Thursday, October 30th, 2008 at 10:38 AM

October Pricing (part 1)

Readers asked to compare pricing too – let’s take a look! In 2006 the subprime mortgages were raging, and you could finance 100% of the purchase of a house up to $1,500,000. Now, getting a loan is much tougher, the stock market has tunred into casino royale, and the recession is here – what is the effect on pricing?

It varies by area – Carmel Valley is up 35%, Vista is down 46%!

Places like Oceanside and Vista where prices have dropped precipitously, the number of sales are strong – over 50 sales in each. Others, like Poway, are still enduring double-digit drops in sales and prices concurrently, giving the impression that more trouble is ahead.

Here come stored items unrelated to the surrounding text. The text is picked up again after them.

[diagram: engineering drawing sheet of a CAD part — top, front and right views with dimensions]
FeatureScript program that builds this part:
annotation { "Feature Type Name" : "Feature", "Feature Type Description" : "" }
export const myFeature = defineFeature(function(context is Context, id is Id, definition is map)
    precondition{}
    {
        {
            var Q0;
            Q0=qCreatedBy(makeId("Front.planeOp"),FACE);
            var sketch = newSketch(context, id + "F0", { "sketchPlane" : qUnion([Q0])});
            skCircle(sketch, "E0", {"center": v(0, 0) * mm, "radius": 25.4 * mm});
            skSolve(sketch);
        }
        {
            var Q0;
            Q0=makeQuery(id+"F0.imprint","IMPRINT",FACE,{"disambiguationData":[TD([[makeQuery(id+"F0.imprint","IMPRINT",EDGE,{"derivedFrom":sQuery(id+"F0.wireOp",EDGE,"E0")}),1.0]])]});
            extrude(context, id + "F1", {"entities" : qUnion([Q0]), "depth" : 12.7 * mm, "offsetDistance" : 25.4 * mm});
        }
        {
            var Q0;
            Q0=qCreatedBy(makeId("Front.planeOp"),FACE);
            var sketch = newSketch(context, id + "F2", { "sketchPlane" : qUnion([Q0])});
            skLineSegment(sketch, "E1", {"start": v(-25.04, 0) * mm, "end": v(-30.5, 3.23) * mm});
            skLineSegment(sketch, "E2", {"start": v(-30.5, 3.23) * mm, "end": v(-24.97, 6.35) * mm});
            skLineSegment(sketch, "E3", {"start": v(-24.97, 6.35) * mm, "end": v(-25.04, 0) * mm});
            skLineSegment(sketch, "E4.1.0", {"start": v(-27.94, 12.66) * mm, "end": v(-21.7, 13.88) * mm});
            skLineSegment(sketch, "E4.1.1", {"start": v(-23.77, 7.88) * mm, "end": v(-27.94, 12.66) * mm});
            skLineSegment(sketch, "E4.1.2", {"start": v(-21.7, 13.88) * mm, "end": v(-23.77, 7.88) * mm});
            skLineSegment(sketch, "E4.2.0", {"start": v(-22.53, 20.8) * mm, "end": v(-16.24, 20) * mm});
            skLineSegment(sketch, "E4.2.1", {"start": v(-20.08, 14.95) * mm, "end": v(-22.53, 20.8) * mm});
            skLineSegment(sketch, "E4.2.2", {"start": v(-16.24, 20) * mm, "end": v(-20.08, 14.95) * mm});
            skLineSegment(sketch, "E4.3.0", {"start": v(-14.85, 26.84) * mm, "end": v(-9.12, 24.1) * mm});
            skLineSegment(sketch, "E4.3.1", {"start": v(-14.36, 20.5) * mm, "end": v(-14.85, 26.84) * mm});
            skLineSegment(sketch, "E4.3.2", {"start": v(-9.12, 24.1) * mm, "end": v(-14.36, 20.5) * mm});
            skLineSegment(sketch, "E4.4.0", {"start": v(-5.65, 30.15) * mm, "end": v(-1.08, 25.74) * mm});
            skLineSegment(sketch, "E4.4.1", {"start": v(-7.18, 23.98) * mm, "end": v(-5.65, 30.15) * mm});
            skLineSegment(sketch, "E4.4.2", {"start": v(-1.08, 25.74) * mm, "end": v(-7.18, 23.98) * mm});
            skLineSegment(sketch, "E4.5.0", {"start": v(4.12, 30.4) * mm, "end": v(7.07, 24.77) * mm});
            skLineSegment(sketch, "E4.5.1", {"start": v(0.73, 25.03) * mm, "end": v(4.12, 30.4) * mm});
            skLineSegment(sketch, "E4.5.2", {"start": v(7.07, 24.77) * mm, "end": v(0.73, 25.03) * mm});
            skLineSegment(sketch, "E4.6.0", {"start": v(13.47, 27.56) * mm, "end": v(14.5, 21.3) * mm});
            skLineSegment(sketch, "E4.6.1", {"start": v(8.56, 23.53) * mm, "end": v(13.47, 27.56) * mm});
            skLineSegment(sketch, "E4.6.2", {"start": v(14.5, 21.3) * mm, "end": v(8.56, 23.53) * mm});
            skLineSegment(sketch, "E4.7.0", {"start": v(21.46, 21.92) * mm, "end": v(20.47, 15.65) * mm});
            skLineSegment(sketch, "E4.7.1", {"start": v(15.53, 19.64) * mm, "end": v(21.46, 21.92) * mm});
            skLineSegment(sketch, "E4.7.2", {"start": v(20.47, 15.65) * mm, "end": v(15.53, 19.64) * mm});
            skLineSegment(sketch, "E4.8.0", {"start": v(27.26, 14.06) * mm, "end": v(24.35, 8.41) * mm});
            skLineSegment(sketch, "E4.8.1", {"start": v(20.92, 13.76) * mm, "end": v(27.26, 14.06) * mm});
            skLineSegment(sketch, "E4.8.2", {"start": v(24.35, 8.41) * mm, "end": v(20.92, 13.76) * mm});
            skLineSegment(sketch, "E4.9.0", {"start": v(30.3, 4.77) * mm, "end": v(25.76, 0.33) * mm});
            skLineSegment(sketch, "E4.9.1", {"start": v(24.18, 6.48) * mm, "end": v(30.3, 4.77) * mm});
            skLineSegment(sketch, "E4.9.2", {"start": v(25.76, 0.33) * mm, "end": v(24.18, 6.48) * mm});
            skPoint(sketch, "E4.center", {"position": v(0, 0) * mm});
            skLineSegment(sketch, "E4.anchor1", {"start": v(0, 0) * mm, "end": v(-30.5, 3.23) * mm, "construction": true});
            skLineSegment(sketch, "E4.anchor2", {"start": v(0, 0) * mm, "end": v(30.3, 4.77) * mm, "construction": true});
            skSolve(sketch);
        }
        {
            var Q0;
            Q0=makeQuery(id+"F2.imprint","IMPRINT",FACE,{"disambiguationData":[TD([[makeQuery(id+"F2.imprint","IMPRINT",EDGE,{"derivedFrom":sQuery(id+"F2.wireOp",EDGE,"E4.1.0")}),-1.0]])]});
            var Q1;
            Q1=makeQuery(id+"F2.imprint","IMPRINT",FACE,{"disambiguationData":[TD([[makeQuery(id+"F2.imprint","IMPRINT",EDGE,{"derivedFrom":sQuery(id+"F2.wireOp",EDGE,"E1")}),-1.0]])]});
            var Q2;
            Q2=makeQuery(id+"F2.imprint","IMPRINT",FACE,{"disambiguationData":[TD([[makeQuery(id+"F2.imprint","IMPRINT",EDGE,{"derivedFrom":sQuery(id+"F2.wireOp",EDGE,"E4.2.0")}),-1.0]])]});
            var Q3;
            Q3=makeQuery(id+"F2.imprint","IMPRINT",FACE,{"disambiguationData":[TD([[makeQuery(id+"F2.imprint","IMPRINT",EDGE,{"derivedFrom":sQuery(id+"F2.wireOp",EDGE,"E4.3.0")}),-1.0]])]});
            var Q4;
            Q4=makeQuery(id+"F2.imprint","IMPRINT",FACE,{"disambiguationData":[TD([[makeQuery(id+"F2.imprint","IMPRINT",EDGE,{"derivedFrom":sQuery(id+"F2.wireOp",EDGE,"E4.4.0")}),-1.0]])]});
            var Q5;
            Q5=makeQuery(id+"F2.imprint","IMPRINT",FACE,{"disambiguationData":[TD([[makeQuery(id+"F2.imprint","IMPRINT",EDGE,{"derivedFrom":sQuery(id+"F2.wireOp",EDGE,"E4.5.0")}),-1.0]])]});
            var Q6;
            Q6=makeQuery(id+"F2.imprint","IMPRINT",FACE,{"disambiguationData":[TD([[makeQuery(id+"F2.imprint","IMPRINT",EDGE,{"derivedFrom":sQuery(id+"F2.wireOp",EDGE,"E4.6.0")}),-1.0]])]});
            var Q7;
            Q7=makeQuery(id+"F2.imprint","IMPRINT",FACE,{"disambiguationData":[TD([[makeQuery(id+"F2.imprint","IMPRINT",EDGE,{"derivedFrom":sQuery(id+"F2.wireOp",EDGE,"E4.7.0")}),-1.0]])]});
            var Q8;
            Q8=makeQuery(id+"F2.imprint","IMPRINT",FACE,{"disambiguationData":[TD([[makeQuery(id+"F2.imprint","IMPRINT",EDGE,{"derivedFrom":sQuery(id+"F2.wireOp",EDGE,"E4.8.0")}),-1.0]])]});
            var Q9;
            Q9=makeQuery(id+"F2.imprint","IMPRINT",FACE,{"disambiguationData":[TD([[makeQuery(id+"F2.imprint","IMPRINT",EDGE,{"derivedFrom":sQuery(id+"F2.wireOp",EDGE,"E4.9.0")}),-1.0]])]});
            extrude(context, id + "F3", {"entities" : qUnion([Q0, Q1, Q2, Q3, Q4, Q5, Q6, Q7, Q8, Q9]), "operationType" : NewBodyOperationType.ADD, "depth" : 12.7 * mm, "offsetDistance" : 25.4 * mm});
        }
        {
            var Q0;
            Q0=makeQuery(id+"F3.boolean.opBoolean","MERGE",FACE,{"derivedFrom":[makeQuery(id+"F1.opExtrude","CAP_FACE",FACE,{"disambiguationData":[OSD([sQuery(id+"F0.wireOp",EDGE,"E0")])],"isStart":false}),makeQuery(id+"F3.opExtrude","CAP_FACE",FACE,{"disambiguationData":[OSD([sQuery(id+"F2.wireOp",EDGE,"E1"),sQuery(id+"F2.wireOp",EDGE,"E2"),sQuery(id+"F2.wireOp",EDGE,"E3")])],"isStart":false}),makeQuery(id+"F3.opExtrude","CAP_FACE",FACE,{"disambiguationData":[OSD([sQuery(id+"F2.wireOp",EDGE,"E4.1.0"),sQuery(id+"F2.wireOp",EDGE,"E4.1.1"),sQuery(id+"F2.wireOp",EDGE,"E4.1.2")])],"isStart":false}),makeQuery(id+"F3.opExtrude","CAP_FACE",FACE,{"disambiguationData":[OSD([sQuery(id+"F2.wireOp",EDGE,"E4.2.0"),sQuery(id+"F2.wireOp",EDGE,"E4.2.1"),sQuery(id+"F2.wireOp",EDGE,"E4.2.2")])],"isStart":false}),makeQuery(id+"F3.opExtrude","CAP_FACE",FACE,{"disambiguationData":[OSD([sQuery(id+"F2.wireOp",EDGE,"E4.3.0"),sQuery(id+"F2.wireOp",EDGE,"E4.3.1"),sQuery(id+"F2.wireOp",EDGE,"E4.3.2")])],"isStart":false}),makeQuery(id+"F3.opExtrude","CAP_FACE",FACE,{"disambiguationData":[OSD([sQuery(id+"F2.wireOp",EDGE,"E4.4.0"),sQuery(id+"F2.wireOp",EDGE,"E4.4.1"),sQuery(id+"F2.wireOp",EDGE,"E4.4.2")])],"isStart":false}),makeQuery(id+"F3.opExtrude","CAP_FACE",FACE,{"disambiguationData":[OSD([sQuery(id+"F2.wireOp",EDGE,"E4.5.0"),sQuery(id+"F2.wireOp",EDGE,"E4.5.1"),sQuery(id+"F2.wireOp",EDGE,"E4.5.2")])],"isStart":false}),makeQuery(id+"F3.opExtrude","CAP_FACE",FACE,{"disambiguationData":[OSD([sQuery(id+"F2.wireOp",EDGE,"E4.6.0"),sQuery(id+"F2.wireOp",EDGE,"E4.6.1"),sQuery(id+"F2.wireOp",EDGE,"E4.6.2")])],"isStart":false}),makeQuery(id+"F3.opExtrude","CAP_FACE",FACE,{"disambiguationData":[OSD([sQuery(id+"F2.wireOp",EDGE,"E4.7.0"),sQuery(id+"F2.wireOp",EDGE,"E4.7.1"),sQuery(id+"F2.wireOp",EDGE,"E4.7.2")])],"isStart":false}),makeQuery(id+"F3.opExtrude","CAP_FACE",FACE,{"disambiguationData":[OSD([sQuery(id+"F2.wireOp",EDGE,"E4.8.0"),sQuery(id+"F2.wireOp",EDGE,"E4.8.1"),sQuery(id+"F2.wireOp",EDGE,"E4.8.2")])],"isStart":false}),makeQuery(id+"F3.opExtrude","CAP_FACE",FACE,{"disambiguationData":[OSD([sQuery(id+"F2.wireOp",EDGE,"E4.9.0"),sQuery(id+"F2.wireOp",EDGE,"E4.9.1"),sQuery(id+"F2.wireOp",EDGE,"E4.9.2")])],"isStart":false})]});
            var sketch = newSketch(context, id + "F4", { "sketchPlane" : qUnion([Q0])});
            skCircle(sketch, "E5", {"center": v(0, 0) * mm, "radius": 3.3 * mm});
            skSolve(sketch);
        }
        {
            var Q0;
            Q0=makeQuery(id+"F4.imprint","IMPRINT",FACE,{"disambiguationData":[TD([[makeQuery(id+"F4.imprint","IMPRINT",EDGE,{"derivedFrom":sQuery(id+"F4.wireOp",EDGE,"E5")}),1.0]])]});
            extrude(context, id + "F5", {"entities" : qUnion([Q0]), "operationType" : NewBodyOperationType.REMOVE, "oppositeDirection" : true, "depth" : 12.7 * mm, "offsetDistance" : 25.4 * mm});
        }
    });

# of Sales, Average Sales Price, October 2006 vs. October 2008

Town of Area Zip Code # of Sales 06/08 Avg. SP Oct. 06/Oct. 08 $$ % chg
Carlsbad NW 92008
11, 10
$694,204 / $579,390 -17%
Carlsbad SE 92009
35, 30
$811,170 / $785,790 -3%
Carlsbad NE 92010
9, 5
$588,777 / $522,000 -11%
Carlsbad SW 92011
15, 18
$824,525 / $790,777 -4%
DM / SB 14,75
12, 5
$1.345M / $2.232m +66%
Encinitas 92024
25, 28
$975,836 / $884,535 -9%
La Jolla 92037
18, 19
$1.851M / $1.675M -10%
Oceanside 54-57
90, 110
$568,476 / $377,876 -34%
Poway 92064
37, 13
$794,251 / $711,230 -10%
RSF 92067
12, 6
$2.794M / $2.844M +2%
Vista 818384
58, 58
$608,250 / $329,789 -46%
PB/MB 92109
14, 11
$1.005M / $1.596M +59%
Univ. City 92122
8, 10
$730,875 / $579,390 -21%
West RB 92127
27, 28
$946,103 / $993,933 +5%
Carmel Vly 92130
39, 24
$971,407 / $1.308M +35%
Scripps Rch 92131
17, 12
$799,000 / $682,541 -15%

I’ll add the $/sf breakdown next.

Reader Comments: 4 Responses

  1. Can we finally kill the CV 2001 Price Theory yet?

  2. Great numbers, Jim. Thanks for all the work on it.

    Another way to look at it:

    Carmel Valley
    2006 sales: 39 * $ 971,407 = 37,884,873
    2008 sales: 24 * $1,308,000 = 31,392,000

    Sales reduction of 17%

  3. This article in Fortune is rather sobering. If we (the U.S.) don’t borrow any more money to pay for the baby boomers, every household will owe nearly $4700 per year for the next 75 years!

    Even when housing prices do finally level off, it’s very difficult to see them appreciating very much over the coming decades. I’m fairly convinced that this was a once-in-a-lifetime bubble for housing, and we could be headed on a steady deflation of that bubble for a long time to come…

    http://money.cnn.com/2008/10/28/magazines/fortune/babyboomcrisis_walker.fortune/index.htm?postversion=2008103010

    “The U.S. Government Accountability Office (GAO), noting that the federal balance sheet does not reflect the government’s huge unfunded promises in our nation’s social-insurance programs, estimated last year that the unfunded obligations for Medicare and Social Security alone totaled almost $41 trillion. That sum, equivalent to $352,000 per U.S. household, is the present-value shortfall between the growing cost of entitlements and the dedicated revenues intended to pay for them over the next 75 years.”

    “Based on GAO data, balancing the budget in 2040 could require us to cut federal spending by 60% or raise overall federal tax burdens to twice today’s levels.”

  4. If everyone pays their $4700 this year, I’d be happy–at least it would be a start. But something tells me that some of us will be expected to pay $50,000 per year and others of us will be expected to zero–and, moreover, that the ones that pay nothing are the ones that are most likely to have incurred the expense, while the paying parties are those more likely to have been prudent in the past and productive in the future. Whichever shoe fits, feel free to wear it.